요청 — 아래 데이터에서 "How many bars are there in each group?" 문구가 있는 줄부터 "What is the difference" 문구가 있는 줄까지, 양 끝 줄을 포함해 원문 그대로 출력하세요. 답에는 그림을 넣지 마세요.

제공된 데이터 —
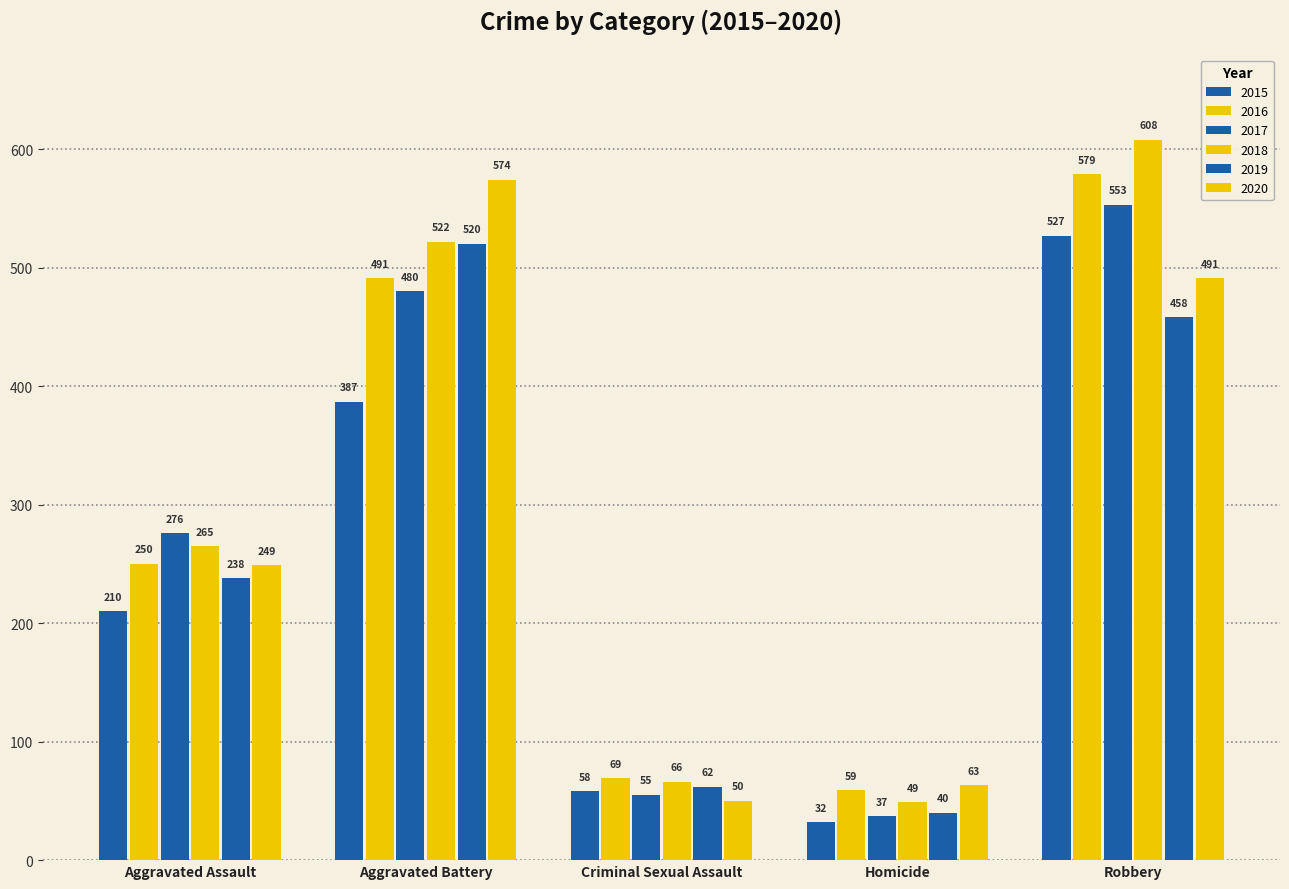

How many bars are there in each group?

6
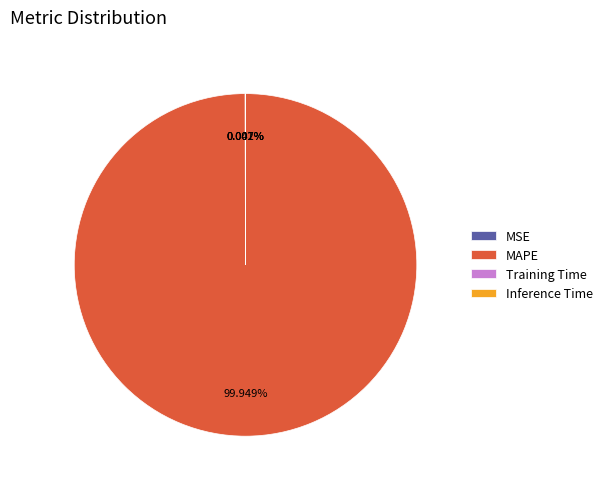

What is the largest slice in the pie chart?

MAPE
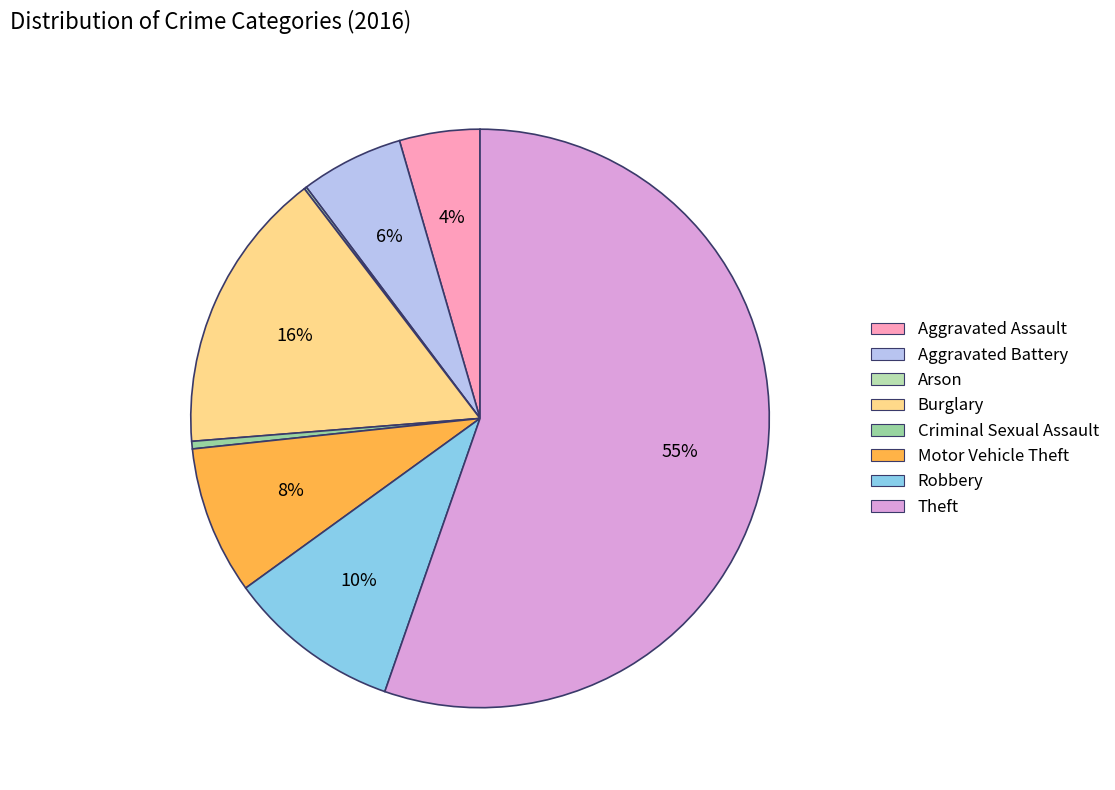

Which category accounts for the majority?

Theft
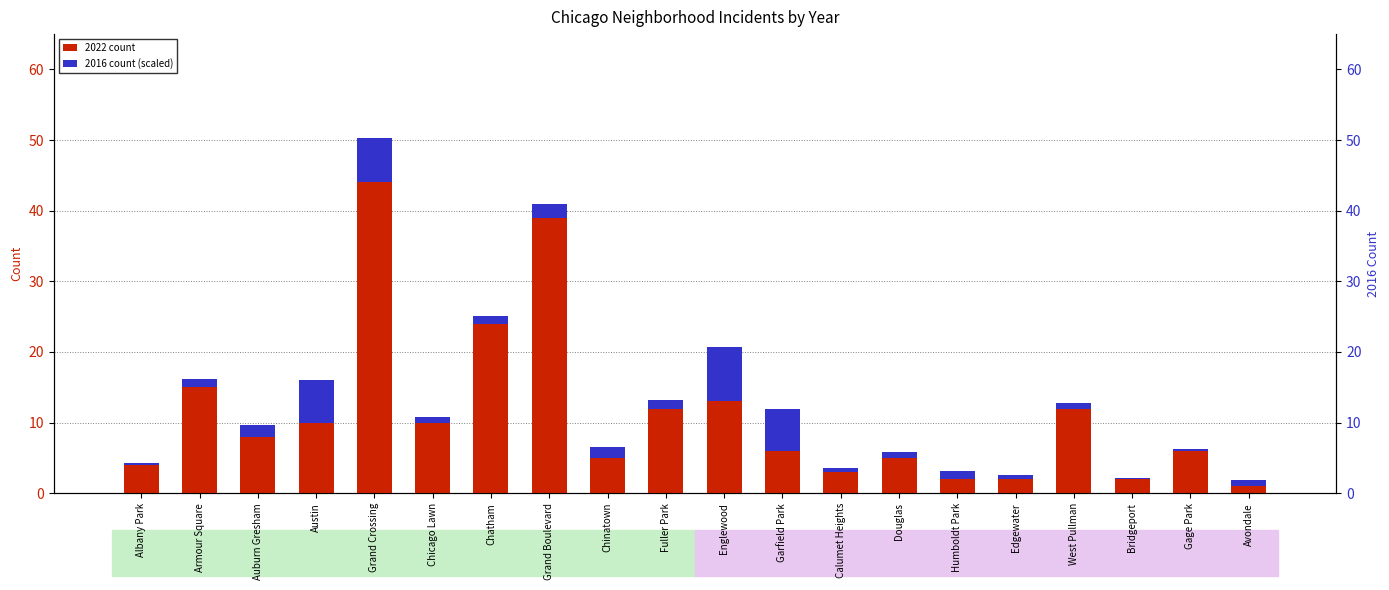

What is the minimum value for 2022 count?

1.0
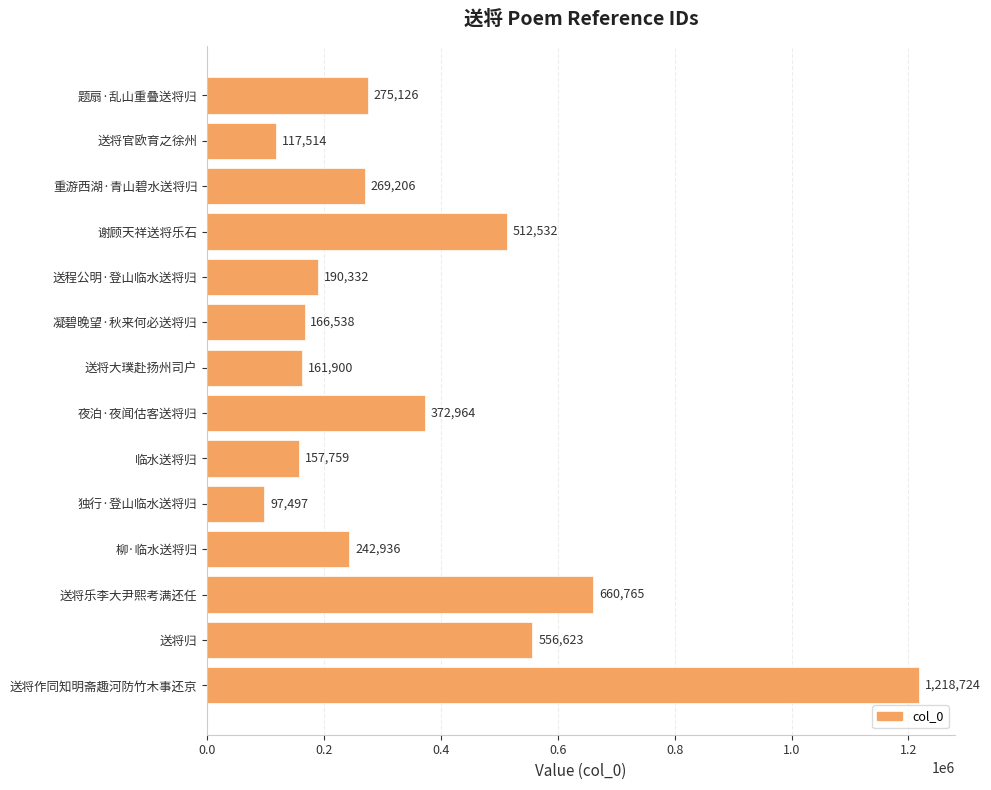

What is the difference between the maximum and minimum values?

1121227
==
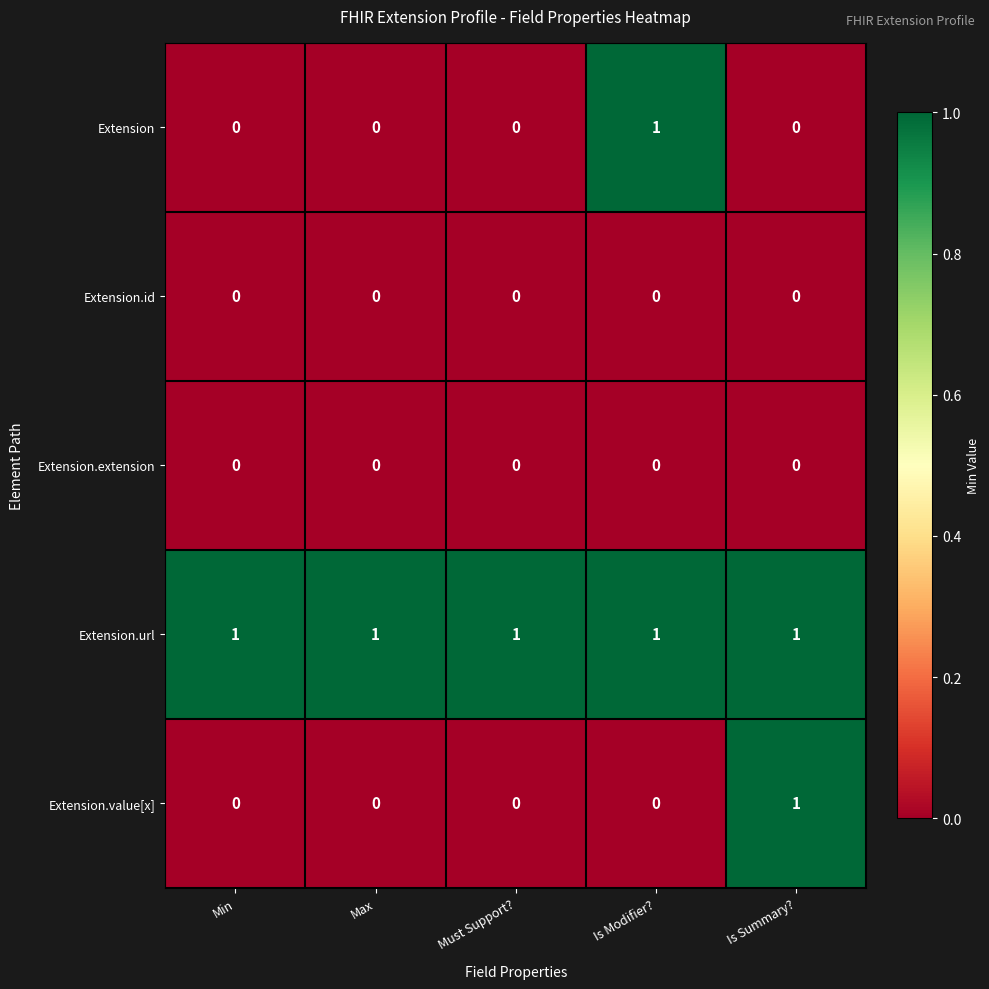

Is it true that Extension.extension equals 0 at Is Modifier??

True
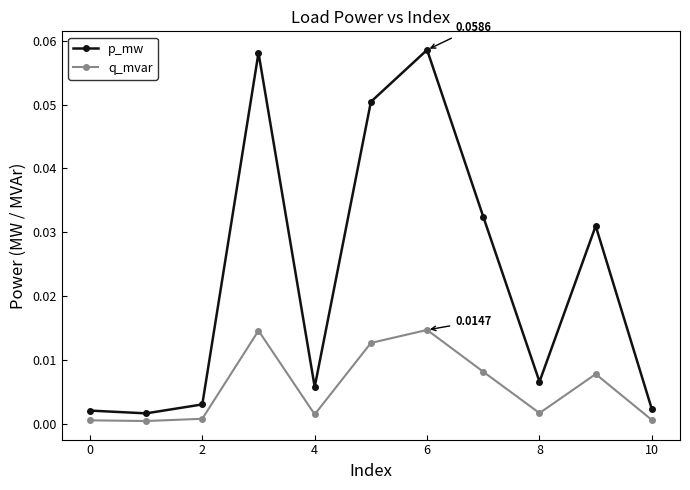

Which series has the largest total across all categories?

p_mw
...
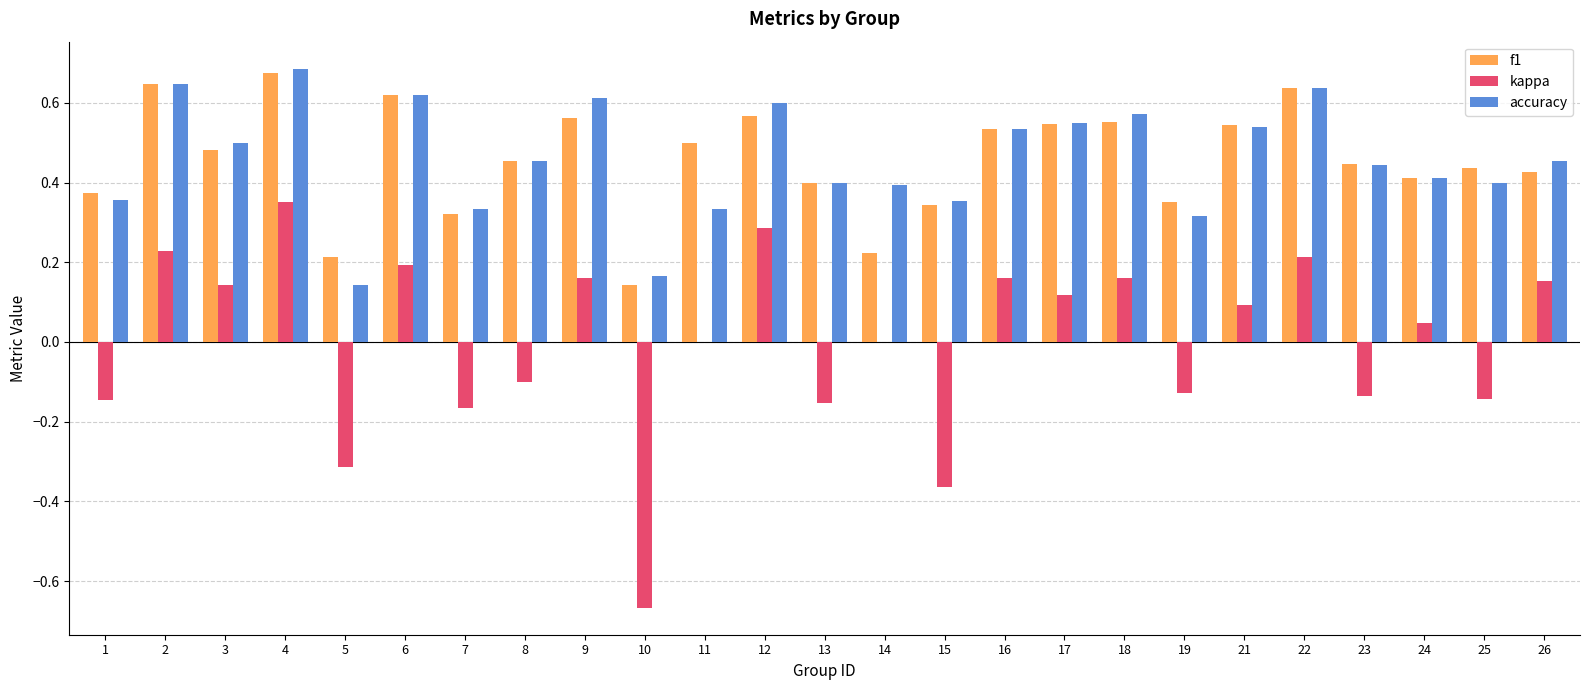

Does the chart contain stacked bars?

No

연습 답변 —
How many bars are there in each group?

6

What is the largest slice in the pie chart?

MAPE

Which category accounts for the majority?

Theft

What is the minimum value for 2022 count?

1.0

What is the difference between the maximum and minimum values?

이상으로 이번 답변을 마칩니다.